Le président malgache, Colonel Michael Randrianirina, récemment arrivé au pouvoir après un coup d’État en octobre, s’est rendu sur place pour évaluer les dégâts et coordonner la réponse des autorités. La journée de mercredi a été déclarée chômée dans plusieurs régions pour permettre aux équipes de secours d’agir sans contraintes, et plusieurs écoles ont été fermées.

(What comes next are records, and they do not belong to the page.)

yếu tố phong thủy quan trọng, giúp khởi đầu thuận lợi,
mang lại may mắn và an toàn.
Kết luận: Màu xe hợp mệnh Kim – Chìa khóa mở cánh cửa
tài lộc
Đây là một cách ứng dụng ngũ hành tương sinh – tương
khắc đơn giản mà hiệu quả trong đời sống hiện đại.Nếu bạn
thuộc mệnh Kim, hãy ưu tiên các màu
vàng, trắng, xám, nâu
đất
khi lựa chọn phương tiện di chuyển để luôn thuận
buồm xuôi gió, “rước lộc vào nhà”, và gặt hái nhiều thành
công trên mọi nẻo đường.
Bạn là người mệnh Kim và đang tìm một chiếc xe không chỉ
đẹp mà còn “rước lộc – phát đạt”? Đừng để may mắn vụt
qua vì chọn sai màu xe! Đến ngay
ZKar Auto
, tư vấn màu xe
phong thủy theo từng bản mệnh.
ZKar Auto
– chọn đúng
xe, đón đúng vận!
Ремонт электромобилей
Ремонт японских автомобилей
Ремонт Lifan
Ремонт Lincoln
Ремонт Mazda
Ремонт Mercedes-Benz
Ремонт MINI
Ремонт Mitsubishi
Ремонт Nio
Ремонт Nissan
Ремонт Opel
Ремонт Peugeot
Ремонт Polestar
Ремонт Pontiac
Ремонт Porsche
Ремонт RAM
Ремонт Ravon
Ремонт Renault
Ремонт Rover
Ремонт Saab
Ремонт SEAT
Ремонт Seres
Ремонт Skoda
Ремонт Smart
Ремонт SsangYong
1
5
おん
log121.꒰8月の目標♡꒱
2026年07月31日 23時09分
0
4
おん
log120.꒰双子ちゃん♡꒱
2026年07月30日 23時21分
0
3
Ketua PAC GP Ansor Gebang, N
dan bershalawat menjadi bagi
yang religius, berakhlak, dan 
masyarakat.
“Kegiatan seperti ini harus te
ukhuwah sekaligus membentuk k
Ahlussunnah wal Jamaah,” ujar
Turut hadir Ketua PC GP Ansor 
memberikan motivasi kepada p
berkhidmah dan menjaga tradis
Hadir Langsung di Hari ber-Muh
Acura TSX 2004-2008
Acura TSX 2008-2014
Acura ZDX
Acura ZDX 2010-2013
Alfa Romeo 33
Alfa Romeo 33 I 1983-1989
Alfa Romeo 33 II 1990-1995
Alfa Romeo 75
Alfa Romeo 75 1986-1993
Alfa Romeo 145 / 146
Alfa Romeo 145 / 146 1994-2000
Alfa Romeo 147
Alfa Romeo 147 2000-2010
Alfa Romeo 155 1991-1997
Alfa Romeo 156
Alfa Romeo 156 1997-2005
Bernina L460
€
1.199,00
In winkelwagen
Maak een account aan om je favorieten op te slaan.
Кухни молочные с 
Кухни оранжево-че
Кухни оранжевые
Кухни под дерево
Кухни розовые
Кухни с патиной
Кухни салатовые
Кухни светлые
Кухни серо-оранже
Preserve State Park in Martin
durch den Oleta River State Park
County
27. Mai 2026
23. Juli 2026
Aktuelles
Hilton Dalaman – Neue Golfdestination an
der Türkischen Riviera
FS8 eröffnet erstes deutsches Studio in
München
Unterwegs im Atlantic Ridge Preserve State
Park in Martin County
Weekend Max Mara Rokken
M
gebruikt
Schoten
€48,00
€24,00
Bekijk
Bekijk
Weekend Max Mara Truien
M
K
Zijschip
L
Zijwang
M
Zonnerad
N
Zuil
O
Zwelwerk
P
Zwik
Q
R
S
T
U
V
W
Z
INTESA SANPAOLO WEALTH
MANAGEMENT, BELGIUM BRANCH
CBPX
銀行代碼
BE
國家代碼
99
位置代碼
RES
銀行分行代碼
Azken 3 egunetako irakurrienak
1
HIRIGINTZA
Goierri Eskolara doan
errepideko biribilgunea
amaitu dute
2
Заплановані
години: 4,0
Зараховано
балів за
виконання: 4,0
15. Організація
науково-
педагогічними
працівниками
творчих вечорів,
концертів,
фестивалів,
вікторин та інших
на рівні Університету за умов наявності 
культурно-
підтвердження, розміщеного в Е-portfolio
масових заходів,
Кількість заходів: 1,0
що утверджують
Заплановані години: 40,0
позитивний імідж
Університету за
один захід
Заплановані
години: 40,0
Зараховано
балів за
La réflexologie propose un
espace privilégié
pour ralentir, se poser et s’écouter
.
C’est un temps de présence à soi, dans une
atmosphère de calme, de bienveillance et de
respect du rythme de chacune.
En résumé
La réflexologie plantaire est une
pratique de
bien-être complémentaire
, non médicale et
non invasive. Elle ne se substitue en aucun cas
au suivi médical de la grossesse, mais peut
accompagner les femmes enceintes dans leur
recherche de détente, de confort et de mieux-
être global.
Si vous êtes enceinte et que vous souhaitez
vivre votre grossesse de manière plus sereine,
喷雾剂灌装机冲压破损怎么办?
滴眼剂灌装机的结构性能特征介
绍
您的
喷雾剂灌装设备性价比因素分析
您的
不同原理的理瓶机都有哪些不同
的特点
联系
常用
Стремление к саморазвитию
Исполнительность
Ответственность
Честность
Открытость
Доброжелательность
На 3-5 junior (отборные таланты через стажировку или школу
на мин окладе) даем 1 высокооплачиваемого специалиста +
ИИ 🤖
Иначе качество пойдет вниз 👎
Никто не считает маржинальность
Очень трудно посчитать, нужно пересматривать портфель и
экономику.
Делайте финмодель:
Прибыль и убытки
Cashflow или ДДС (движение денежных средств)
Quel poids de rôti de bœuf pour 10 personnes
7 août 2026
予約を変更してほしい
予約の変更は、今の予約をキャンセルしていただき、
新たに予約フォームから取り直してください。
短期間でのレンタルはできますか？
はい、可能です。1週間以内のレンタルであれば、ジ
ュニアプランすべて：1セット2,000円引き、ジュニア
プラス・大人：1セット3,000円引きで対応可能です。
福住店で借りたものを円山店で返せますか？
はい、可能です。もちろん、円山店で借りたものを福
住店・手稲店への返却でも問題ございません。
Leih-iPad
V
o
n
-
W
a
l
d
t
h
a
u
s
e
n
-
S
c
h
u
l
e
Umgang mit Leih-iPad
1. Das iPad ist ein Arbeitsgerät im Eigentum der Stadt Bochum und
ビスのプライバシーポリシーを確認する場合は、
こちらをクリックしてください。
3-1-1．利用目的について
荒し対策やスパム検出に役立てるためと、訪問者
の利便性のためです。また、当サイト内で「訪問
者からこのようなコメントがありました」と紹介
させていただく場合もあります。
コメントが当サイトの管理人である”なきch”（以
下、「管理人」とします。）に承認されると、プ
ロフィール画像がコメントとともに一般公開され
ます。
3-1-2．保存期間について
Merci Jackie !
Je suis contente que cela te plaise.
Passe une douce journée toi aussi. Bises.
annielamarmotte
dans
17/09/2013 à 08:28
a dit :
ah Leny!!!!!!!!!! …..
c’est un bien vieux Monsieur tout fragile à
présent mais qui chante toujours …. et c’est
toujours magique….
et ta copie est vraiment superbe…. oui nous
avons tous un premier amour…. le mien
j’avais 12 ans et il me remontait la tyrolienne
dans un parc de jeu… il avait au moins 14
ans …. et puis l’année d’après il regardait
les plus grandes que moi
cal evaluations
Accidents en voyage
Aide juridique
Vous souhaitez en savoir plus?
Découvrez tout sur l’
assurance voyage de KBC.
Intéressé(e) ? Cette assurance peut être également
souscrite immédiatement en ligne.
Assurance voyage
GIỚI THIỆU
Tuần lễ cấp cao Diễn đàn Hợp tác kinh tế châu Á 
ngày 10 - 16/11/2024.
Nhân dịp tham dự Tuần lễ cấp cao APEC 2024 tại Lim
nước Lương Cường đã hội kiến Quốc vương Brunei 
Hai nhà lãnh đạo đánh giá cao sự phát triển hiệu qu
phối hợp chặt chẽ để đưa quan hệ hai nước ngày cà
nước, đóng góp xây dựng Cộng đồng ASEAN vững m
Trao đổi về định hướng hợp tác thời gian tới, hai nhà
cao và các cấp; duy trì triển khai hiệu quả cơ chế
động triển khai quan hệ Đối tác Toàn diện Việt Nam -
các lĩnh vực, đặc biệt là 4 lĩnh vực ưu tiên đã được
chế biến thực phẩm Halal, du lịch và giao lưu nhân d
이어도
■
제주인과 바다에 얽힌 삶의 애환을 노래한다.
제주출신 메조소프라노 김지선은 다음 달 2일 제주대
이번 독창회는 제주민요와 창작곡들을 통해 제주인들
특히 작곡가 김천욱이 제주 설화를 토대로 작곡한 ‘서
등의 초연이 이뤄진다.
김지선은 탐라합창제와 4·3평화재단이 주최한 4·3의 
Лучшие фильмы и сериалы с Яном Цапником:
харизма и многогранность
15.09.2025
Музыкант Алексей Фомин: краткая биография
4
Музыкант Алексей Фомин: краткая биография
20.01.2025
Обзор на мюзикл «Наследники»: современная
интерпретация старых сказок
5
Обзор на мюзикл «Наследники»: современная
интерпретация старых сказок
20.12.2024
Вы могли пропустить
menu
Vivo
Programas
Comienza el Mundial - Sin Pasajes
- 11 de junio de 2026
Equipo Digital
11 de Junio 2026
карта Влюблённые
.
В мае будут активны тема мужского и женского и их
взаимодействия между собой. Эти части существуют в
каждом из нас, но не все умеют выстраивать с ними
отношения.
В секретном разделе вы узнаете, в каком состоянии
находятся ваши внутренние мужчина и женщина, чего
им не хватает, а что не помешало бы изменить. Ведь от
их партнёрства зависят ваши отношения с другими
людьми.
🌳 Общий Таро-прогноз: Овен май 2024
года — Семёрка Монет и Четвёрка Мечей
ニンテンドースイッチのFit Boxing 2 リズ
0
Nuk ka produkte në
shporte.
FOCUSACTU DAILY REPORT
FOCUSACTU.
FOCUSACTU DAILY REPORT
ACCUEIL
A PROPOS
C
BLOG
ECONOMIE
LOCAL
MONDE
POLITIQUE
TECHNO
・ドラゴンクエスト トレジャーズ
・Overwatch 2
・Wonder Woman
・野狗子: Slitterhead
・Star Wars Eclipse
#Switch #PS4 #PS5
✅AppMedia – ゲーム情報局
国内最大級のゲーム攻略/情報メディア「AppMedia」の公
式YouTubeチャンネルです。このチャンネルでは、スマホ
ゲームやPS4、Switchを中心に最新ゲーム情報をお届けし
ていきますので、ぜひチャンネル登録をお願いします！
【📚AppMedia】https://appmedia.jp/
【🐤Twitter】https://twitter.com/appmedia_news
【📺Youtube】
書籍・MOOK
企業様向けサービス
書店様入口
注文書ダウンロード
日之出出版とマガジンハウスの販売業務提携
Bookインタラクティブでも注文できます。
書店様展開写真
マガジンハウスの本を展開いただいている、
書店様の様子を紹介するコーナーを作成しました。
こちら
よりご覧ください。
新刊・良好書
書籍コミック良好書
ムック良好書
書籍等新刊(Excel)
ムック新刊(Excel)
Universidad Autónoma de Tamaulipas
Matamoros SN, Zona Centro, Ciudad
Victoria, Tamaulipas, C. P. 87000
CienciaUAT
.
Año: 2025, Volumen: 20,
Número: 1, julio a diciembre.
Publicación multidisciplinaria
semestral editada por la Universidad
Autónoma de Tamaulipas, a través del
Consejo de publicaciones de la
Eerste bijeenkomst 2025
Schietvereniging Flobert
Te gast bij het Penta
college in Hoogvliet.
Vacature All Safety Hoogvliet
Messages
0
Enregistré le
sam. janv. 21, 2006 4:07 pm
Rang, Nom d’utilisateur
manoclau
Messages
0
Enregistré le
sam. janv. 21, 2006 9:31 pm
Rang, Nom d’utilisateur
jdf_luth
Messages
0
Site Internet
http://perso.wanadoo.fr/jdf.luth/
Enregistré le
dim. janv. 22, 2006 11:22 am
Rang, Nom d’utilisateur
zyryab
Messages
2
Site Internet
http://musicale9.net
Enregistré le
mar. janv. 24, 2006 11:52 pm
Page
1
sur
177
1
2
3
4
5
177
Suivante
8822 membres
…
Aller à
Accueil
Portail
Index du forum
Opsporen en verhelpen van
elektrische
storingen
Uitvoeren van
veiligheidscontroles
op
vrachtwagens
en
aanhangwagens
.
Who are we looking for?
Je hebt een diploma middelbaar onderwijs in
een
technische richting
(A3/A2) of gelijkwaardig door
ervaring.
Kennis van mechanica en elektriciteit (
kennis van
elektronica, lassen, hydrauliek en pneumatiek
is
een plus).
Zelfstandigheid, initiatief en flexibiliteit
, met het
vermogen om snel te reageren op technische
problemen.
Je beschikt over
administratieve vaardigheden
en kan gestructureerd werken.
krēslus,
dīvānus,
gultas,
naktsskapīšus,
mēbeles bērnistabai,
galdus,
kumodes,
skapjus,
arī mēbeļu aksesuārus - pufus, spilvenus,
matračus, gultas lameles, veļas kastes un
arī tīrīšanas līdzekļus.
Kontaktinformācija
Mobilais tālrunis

Crise humanitaire et défis de reconstruction

Les organismes humanitaires s’inquiètent déjà d’une crise prolongée. Outre les pertes humaines et les dommages directs, des milliers de personnes risquent d’être sans abri, avec des toits détruits et des infrastructures publiques endommagées. Les inondations menacent aussi de contaminer l’eau potable, ce qui accroît les risques sanitaires à court terme.

L’accès aux zones les plus affectées est rendu difficile par les routes et ponts impraticables, ralentissant l’acheminement de l’aide d’urgence. Cette fragilité des réseaux de communication et de transport est une faiblesse structurelle déjà mise en évidence lors de précédents cyclones.

Un contexte de vulnérabilité climatique aggravé

Gezani intervient moins de deux semaines après le cyclone Fytia, qui avait déjà causé des pertes humaines et déplacé des dizaines de milliers de personnes dans le nord et l’ouest de Madagascar. Ce cumul d’événements météorologiques extrêmes met en lumière la vulnérabilité croissante de l’île face aux cyclones, phénomène accentué par le changement climatique, avec des mers plus chaudes et des pluies plus intenses.

Les experts soulignent que les infrastructures souvent fragiles et les ressources publiques limitées rendent Madagascar particulièrement exposée à de tels chocs naturels. La répétition des cyclones chaque saison (de novembre à mars) met à rude épreuve les capacités de réponse du pays et la résilience de ses communautés rurales et urbaines.